Helen Mayberg

Helen Mayberg
Emory University
Atlanta, Georgia, United States

Session: G. Brain disorders I

Will talk about: The evolving role for imaging in optimizing treatment for depression

Bio sketch:

Helen Mayberg received a BA in psychobiology from University of California, Los Angeles and an MD from University of Southern California.  She is a Board Certified Neurologist, trained at the Neurological Institute of NY at Columbia University and a post-doctoral fellowship in Nuclear Medicine at the Johns Hopkins Medical Institutions.

Dr Mayberg heads a multidisciplinary depression research program dedicated to the study of brain circuits in depression and the effects of various antidepressant treatments measured using a variety of functional and structural imaging tools.  The primary focus of the lab to development imaging and physiological based algorithms that will discriminate depressed patient subgroups and optimize treatment selection at all stages of the illness.  Imaging findings provided the foundation for development and testing of deep brain stimulation (DBS) of the subcallosal cingulate region (Area 25), a novel intervention for patients with treatment resistant depression.
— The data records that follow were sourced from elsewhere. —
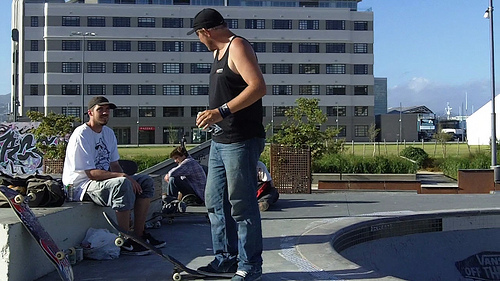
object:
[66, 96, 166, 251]
man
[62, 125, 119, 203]
shirt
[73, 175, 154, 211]
shorts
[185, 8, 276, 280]
man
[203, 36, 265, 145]
shirt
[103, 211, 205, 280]
skateboard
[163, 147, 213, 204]
man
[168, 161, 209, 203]
shirt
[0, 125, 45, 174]
graffiti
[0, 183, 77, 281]
skateboard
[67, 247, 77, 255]
wheels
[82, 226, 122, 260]
bag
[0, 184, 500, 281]
concrete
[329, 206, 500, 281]
park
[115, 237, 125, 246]
wheel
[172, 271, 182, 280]
wheel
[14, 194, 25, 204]
wheel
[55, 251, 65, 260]
wheel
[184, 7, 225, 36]
hat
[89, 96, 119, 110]
hat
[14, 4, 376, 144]
building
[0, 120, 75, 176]
wall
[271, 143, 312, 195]
cage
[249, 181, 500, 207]
sidewalk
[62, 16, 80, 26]
window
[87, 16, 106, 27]
window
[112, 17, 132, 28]
window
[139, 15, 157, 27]
window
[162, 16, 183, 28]
window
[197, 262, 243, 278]
foot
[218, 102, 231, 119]
band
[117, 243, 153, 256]
nike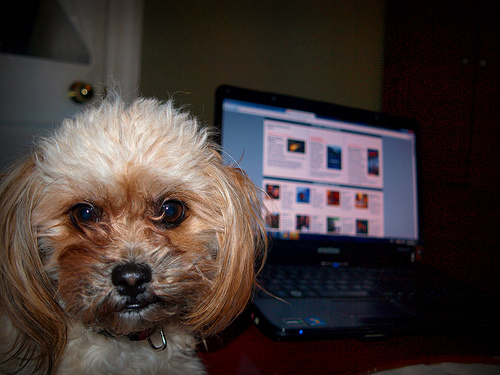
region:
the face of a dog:
[14, 95, 309, 372]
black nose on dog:
[110, 258, 147, 300]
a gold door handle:
[63, 72, 97, 114]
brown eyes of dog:
[49, 184, 229, 246]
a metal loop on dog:
[136, 328, 185, 363]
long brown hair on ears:
[183, 152, 286, 357]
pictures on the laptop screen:
[251, 119, 421, 240]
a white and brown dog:
[0, 83, 232, 372]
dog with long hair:
[1, 108, 266, 358]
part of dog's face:
[93, 246, 169, 329]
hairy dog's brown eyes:
[53, 178, 202, 247]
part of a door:
[15, 17, 155, 157]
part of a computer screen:
[243, 80, 348, 255]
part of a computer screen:
[210, 73, 264, 254]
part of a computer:
[287, 218, 388, 338]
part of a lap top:
[194, 50, 357, 372]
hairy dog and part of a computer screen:
[18, 45, 297, 354]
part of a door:
[46, 57, 113, 124]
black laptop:
[205, 100, 477, 366]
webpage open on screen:
[223, 107, 414, 238]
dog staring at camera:
[15, 102, 250, 373]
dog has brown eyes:
[49, 191, 190, 226]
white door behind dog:
[5, 56, 140, 197]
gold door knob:
[65, 80, 92, 101]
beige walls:
[140, 0, 375, 155]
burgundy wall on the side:
[380, 5, 495, 374]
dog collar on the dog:
[85, 320, 175, 350]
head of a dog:
[25, 107, 256, 329]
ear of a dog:
[6, 139, 76, 232]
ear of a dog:
[188, 162, 264, 252]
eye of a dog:
[51, 199, 116, 235]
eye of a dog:
[135, 187, 205, 247]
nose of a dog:
[108, 262, 165, 304]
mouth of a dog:
[90, 287, 181, 340]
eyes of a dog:
[62, 177, 220, 247]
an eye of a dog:
[53, 194, 117, 239]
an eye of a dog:
[142, 161, 206, 229]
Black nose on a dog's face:
[106, 259, 155, 298]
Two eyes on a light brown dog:
[70, 196, 187, 226]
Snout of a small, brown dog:
[63, 244, 193, 330]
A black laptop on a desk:
[214, 78, 473, 341]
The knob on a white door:
[67, 76, 94, 104]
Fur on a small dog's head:
[96, 120, 166, 190]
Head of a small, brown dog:
[5, 89, 250, 335]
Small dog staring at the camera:
[0, 88, 258, 373]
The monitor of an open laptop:
[214, 82, 429, 257]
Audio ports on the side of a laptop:
[251, 311, 261, 324]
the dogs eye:
[65, 194, 97, 225]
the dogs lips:
[118, 293, 148, 320]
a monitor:
[221, 98, 431, 258]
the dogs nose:
[110, 266, 153, 294]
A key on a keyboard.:
[281, 280, 293, 293]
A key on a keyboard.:
[291, 290, 301, 297]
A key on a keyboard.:
[301, 287, 313, 296]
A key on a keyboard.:
[311, 268, 327, 283]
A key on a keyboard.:
[368, 276, 380, 286]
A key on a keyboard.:
[405, 276, 417, 286]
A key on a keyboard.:
[276, 272, 298, 286]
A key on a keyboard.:
[261, 270, 273, 283]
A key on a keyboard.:
[276, 288, 288, 303]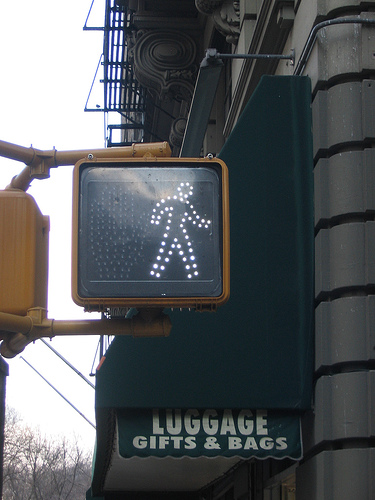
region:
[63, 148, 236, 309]
street sign on the pole.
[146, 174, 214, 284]
Man walking character on sign.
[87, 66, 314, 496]
Awning on the building.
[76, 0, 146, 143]
Black metal fire escape.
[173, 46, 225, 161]
Light on the building.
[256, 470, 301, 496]
Window in the building.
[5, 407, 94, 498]
Trees in the background.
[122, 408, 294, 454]
White letters on the awning.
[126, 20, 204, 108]
Cement scroll work on the building.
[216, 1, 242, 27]
Cement leaf on the building.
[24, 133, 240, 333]
The sign shows to walk.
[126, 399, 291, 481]
The sign is advertising gifts.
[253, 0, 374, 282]
The building is sandstone.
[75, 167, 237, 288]
The sign has white bulbs.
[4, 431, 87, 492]
There are no leaves on the trees.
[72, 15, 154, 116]
There is a fire escape.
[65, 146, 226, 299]
Walking is permitted.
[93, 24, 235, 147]
The building has carved sandstone.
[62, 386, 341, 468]
The sign is green.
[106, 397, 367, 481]
The letters are white.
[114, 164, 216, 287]
walk symbol on signal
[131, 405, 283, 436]
sign that says "luggage"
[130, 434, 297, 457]
sign that says "gifts & bags"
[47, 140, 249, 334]
traffic signal for pedestrians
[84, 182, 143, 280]
unlit signal for no walking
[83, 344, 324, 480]
green awning for shop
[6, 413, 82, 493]
trees with no leaves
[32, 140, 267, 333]
signal for foot traffic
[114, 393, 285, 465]
sign with white letters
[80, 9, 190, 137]
fire escape above shop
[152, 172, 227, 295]
figure of person walking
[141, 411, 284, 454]
sign under awning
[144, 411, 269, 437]
word luggage in big white letters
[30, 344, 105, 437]
telephone wires to the right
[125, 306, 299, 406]
awning is green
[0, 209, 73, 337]
yellow box to hold signal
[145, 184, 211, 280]
figure in white means walk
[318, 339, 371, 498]
edge of building is gray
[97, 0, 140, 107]
fire escape on top of building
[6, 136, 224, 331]
a yellow sign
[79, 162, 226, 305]
a cross walk sign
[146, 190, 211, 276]
a white person on a sign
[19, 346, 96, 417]
wires in the sky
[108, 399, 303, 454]
writing on the sign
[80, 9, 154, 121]
a ledge above the sign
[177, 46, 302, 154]
a light hanging from the building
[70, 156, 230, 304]
yellow and black walk or don't walk sign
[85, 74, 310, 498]
a dark green business awning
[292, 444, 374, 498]
a wall cladding or siding of a building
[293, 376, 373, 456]
a wall cladding or siding of a building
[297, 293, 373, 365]
a wall cladding or siding of a building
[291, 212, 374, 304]
a wall cladding or siding of a building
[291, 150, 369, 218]
a wall cladding or siding of a building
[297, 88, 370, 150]
a wall cladding or siding of a building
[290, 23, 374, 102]
a wall cladding or siding of a building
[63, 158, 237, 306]
pedestrian crossing signage on a post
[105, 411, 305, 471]
luggage gifts & bags signage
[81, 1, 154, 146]
steel fire exit outdoor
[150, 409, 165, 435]
white letter on the green sign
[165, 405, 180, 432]
white letter on the green sign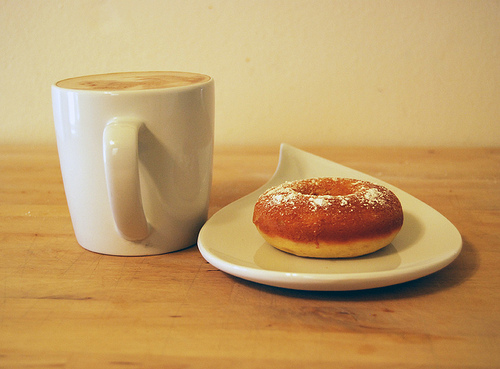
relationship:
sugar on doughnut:
[254, 177, 398, 213] [251, 175, 406, 262]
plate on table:
[196, 140, 466, 294] [1, 138, 500, 368]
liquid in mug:
[55, 70, 213, 92] [49, 69, 217, 258]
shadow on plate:
[253, 211, 428, 277] [196, 140, 466, 294]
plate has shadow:
[196, 140, 466, 294] [253, 211, 428, 277]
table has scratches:
[1, 138, 500, 368] [10, 215, 280, 357]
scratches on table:
[10, 215, 280, 357] [1, 138, 500, 368]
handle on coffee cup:
[101, 118, 154, 242] [49, 69, 217, 258]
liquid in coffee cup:
[55, 70, 213, 92] [49, 69, 217, 258]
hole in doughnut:
[294, 187, 360, 198] [251, 175, 406, 262]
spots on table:
[169, 305, 395, 321] [1, 138, 500, 368]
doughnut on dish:
[251, 175, 406, 262] [196, 140, 466, 294]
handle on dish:
[101, 118, 154, 242] [49, 69, 217, 258]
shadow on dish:
[253, 211, 428, 277] [196, 140, 466, 294]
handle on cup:
[101, 118, 154, 242] [49, 69, 217, 258]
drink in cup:
[55, 70, 213, 92] [49, 69, 217, 258]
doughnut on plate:
[251, 175, 406, 262] [196, 140, 466, 294]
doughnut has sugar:
[251, 175, 406, 262] [254, 177, 398, 213]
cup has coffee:
[49, 69, 217, 258] [55, 70, 213, 92]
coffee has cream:
[55, 70, 213, 92] [57, 71, 145, 90]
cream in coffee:
[57, 71, 145, 90] [55, 70, 213, 92]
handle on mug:
[101, 118, 154, 242] [49, 69, 217, 258]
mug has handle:
[49, 69, 217, 258] [101, 118, 154, 242]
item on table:
[49, 69, 217, 258] [1, 138, 500, 368]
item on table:
[196, 140, 466, 294] [1, 138, 500, 368]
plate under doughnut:
[196, 140, 466, 294] [251, 175, 406, 262]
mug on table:
[49, 69, 217, 258] [1, 138, 500, 368]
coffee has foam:
[55, 70, 213, 92] [57, 71, 145, 90]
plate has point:
[196, 140, 466, 294] [274, 141, 336, 164]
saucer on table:
[196, 140, 466, 294] [1, 138, 500, 368]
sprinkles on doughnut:
[254, 177, 398, 213] [251, 175, 406, 262]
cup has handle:
[49, 69, 217, 258] [101, 118, 154, 242]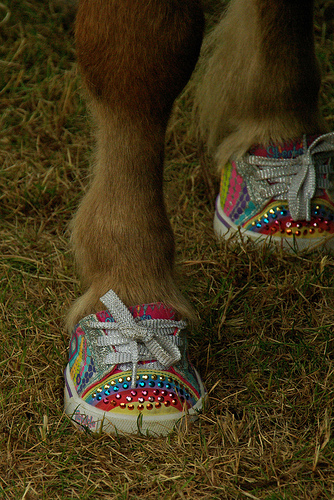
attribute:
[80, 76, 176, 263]
calf — proper-left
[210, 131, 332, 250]
shoe — second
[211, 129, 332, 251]
front foot — ungulate's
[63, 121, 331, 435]
shoes — multi-colored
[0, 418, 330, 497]
grass — trampled, barely watered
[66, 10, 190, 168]
calf — ungulate's, proper-left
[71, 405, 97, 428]
word — sparkle, red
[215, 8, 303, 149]
leg — longer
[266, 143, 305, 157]
word — Sketchers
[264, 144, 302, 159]
text — blue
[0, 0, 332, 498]
grass — short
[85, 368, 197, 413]
gemstones — fake, assorted colors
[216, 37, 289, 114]
fur — slightly thicker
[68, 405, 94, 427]
text — blue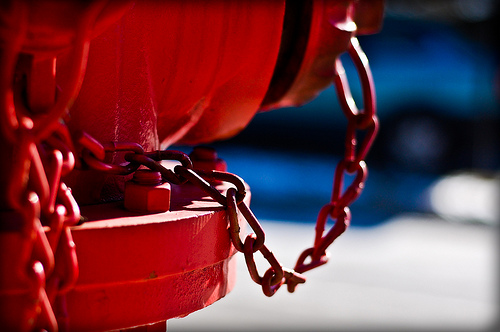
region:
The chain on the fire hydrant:
[111, 69, 394, 289]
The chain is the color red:
[161, 150, 387, 293]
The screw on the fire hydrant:
[122, 167, 172, 184]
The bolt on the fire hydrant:
[121, 180, 179, 213]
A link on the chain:
[325, 156, 368, 211]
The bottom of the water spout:
[237, 1, 342, 128]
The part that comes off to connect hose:
[287, 0, 392, 147]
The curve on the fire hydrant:
[77, 201, 222, 236]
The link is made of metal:
[332, 163, 369, 208]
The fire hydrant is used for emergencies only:
[13, 26, 361, 329]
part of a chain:
[336, 215, 351, 235]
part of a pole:
[173, 275, 190, 284]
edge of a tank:
[154, 231, 164, 243]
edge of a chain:
[289, 253, 297, 264]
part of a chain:
[107, 73, 139, 115]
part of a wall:
[401, 180, 411, 202]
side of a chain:
[256, 278, 267, 292]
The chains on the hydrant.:
[20, 40, 377, 322]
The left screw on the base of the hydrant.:
[127, 160, 173, 207]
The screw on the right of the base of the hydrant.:
[182, 139, 225, 180]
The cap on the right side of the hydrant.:
[293, 1, 382, 112]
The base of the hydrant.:
[5, 200, 248, 330]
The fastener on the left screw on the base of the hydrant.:
[122, 180, 172, 209]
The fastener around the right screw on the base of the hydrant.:
[193, 156, 228, 183]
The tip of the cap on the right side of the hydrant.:
[360, 3, 384, 33]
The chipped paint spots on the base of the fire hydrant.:
[141, 261, 216, 311]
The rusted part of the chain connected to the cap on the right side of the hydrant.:
[219, 172, 322, 302]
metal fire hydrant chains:
[7, 21, 378, 330]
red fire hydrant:
[2, 1, 377, 330]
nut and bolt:
[120, 166, 173, 205]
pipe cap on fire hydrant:
[263, 1, 376, 107]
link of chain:
[334, 159, 368, 200]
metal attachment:
[331, 19, 382, 119]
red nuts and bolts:
[127, 149, 226, 209]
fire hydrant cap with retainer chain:
[1, 1, 381, 298]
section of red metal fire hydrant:
[0, 1, 381, 330]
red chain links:
[9, 120, 80, 330]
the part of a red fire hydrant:
[0, 0, 382, 327]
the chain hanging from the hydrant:
[0, 2, 377, 328]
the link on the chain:
[345, 110, 380, 174]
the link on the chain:
[331, 157, 367, 218]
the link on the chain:
[312, 202, 349, 261]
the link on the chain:
[292, 247, 329, 274]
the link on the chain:
[245, 229, 284, 288]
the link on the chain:
[225, 184, 265, 254]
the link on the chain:
[177, 162, 245, 203]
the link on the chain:
[125, 147, 192, 182]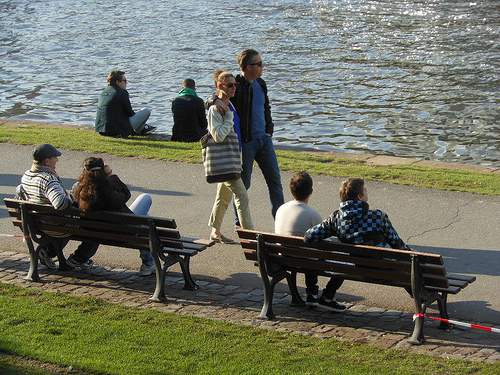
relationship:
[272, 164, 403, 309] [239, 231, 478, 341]
men sitting on a beach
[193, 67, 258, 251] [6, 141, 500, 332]
woman walking on sidewalk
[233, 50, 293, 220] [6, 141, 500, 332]
man walking on sidewalk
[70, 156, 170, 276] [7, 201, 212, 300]
people on bench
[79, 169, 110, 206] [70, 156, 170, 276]
hair of people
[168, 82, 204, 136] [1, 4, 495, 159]
man sitting next to lake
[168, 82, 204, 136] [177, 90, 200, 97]
man wearing green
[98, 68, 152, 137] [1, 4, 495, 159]
man sitting next to lake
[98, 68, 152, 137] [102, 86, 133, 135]
man wearing jacket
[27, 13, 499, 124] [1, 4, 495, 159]
ripples in lake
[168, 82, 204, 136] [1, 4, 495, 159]
man sitting by lake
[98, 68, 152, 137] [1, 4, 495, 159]
man sitting by lake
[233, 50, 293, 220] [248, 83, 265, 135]
man wearing shirt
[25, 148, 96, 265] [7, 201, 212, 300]
person sitting on bench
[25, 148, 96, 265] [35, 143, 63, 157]
person wearing a cap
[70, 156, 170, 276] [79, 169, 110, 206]
people has hair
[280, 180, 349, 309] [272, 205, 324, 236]
person wearing shirt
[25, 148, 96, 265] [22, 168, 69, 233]
person wearing a jacket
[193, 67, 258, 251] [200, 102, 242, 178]
woman carrying purse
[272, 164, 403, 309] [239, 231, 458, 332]
men sitting on a bench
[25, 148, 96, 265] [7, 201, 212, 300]
person sitting on a bench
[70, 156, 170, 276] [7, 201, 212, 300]
people sitting on a bench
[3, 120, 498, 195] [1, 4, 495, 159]
grass by lake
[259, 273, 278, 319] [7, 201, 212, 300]
leg of bench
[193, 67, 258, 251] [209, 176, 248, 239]
woman wearing pants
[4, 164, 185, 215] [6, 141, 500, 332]
shadow on sidewalk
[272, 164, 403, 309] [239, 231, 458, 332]
men sitting on bench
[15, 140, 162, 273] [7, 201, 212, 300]
people sitting on bench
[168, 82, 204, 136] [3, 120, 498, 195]
man sitting on grass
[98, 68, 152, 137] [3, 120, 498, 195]
man sitting on grass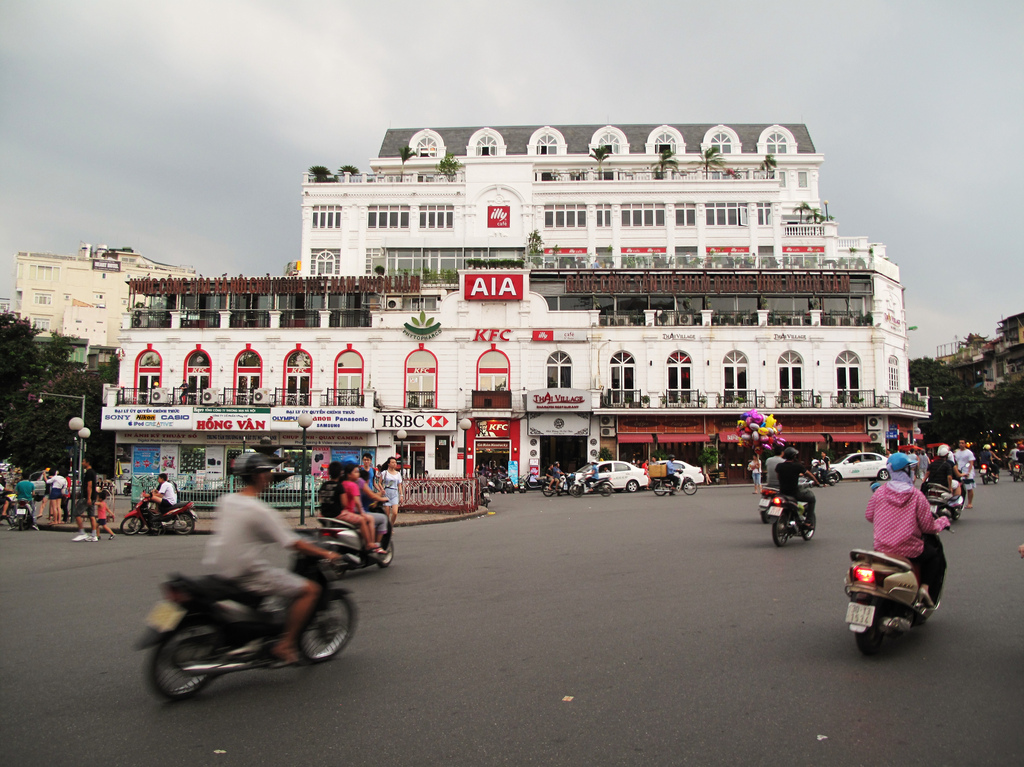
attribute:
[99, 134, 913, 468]
building — white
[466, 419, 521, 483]
doorway — red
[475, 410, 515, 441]
sign — KFC, red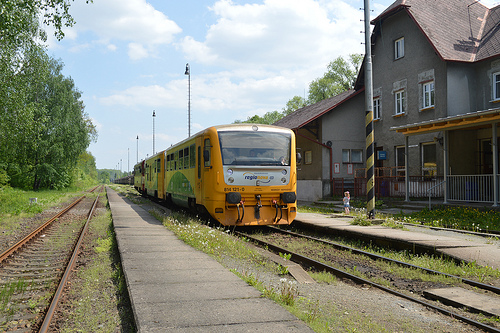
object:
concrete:
[103, 182, 318, 333]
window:
[216, 129, 293, 167]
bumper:
[240, 201, 245, 222]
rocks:
[408, 283, 413, 286]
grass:
[109, 182, 386, 332]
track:
[0, 183, 98, 263]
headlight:
[281, 169, 287, 175]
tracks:
[235, 224, 500, 331]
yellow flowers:
[449, 209, 451, 210]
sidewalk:
[103, 182, 315, 331]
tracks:
[37, 192, 102, 332]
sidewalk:
[295, 209, 499, 273]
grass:
[49, 192, 129, 332]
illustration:
[166, 171, 195, 196]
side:
[133, 126, 226, 226]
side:
[319, 94, 367, 198]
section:
[104, 185, 311, 333]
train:
[131, 123, 300, 228]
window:
[393, 87, 406, 115]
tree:
[0, 44, 99, 190]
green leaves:
[58, 39, 60, 42]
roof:
[272, 88, 364, 129]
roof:
[405, 0, 483, 61]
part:
[401, 0, 500, 63]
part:
[350, 53, 368, 92]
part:
[388, 108, 500, 136]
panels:
[131, 298, 300, 328]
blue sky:
[8, 0, 419, 173]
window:
[204, 139, 211, 167]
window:
[197, 145, 201, 179]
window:
[189, 144, 196, 167]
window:
[157, 159, 160, 172]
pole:
[188, 62, 192, 137]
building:
[349, 0, 500, 201]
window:
[370, 93, 383, 120]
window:
[341, 149, 364, 163]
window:
[419, 79, 437, 111]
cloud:
[0, 0, 396, 169]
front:
[213, 123, 298, 226]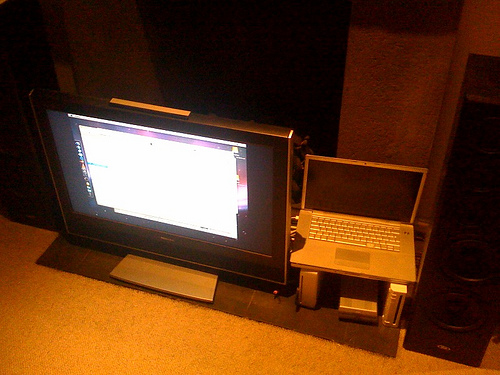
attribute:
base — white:
[76, 270, 244, 271]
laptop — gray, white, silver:
[291, 153, 428, 286]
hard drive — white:
[381, 282, 407, 327]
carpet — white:
[5, 221, 493, 372]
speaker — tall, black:
[402, 51, 496, 368]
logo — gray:
[434, 342, 451, 352]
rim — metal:
[27, 84, 289, 289]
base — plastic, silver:
[108, 251, 220, 304]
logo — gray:
[158, 234, 175, 244]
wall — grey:
[50, 5, 499, 222]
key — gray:
[335, 237, 366, 247]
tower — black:
[401, 53, 498, 368]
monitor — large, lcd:
[45, 108, 273, 261]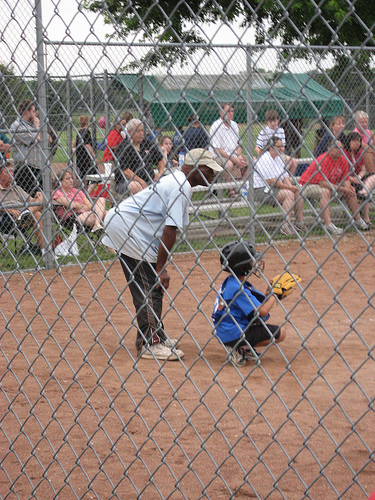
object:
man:
[212, 100, 247, 193]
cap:
[182, 147, 223, 174]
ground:
[199, 243, 221, 291]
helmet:
[219, 239, 264, 278]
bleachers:
[182, 167, 365, 230]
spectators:
[207, 102, 249, 199]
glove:
[263, 271, 303, 301]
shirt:
[301, 152, 351, 187]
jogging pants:
[114, 251, 169, 348]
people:
[70, 109, 103, 175]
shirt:
[211, 273, 269, 343]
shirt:
[97, 169, 194, 265]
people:
[7, 99, 53, 199]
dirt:
[1, 229, 373, 499]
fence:
[17, 23, 374, 383]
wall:
[160, 51, 211, 62]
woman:
[51, 168, 114, 253]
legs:
[76, 205, 114, 230]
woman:
[343, 132, 375, 230]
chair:
[39, 204, 93, 245]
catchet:
[206, 240, 304, 369]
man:
[102, 147, 218, 363]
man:
[0, 160, 48, 253]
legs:
[29, 198, 48, 256]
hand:
[271, 267, 302, 299]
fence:
[3, 1, 373, 498]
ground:
[1, 232, 372, 499]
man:
[299, 140, 368, 235]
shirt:
[206, 115, 241, 164]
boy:
[210, 240, 304, 367]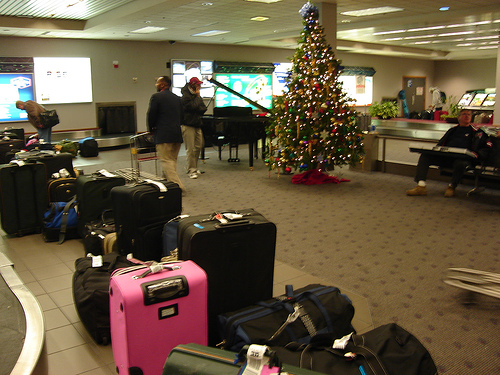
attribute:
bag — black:
[38, 107, 60, 124]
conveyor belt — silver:
[79, 124, 150, 153]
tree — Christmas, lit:
[268, 9, 363, 169]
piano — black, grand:
[197, 106, 274, 166]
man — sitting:
[410, 108, 484, 200]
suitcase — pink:
[110, 260, 211, 364]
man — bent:
[17, 100, 54, 140]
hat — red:
[83, 137, 93, 149]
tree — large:
[260, 0, 372, 181]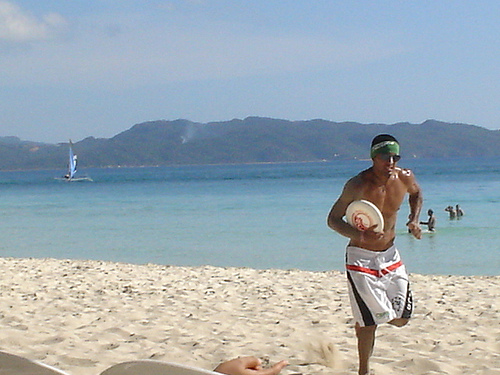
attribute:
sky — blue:
[0, 1, 498, 145]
She was recently named as one of Emory University’s “Game Changers” in recognition of her pioneering DBS research which has been heralded as a one of the first hypothesis-driven treatment strategies for a major mental illness.  Clinical trials are now ongoing in both North America and Europe.  At Emory, DBS studies aim to refine, optimize and extend the potential of this treatment strategy with experiments designed to characterize and define mechanisms mediating DBS response and to develop biomarkers that will improve patient selection, enhance precision of surgical targeting and optimize stimulation parameters.

Talk abstract:

Despite the effectiveness of antidepressant treatment for many people, there is no reliable method to match an individual depressed patient to their best option.  Needed are clinically viable algorithms that both select the best treatment and avoid ineffective ones, while also identifying patients that require alternatives to standard first-line interventions. Towards this goal, various imaging strategies have been used to explore pretreatment scan patterns predictive of differential response to different treatments.  With this approach, putative biosignatures have been identified using FDG PET and complementary resting-state fMRI imaging that stratify patients into two distinct subtypes predictive of likely remission to escitalopram or cognitive behavioral therapy as well as distinguish those patients who will fail combined treatment. Studies of known treatment resistant patients provide further evidence of additional depression subtypes with implications for treatment selection at all stages of illness.  Extending these studies, patient-specific network maps are currently being used to refine and optimize surgical targeting for deep brain stimulation.  Going forward, comparisons of the different imaging modalities as well as development of non-imaging surrogates will be necessary to determine the most accurate and accessible method for clinical use in individual patients.  In the meantime, these and related findings lay foundation for continued characterization of brain-based depression subtypes towards an evidenced based, precision medicine approach to the treatment of mood disorders.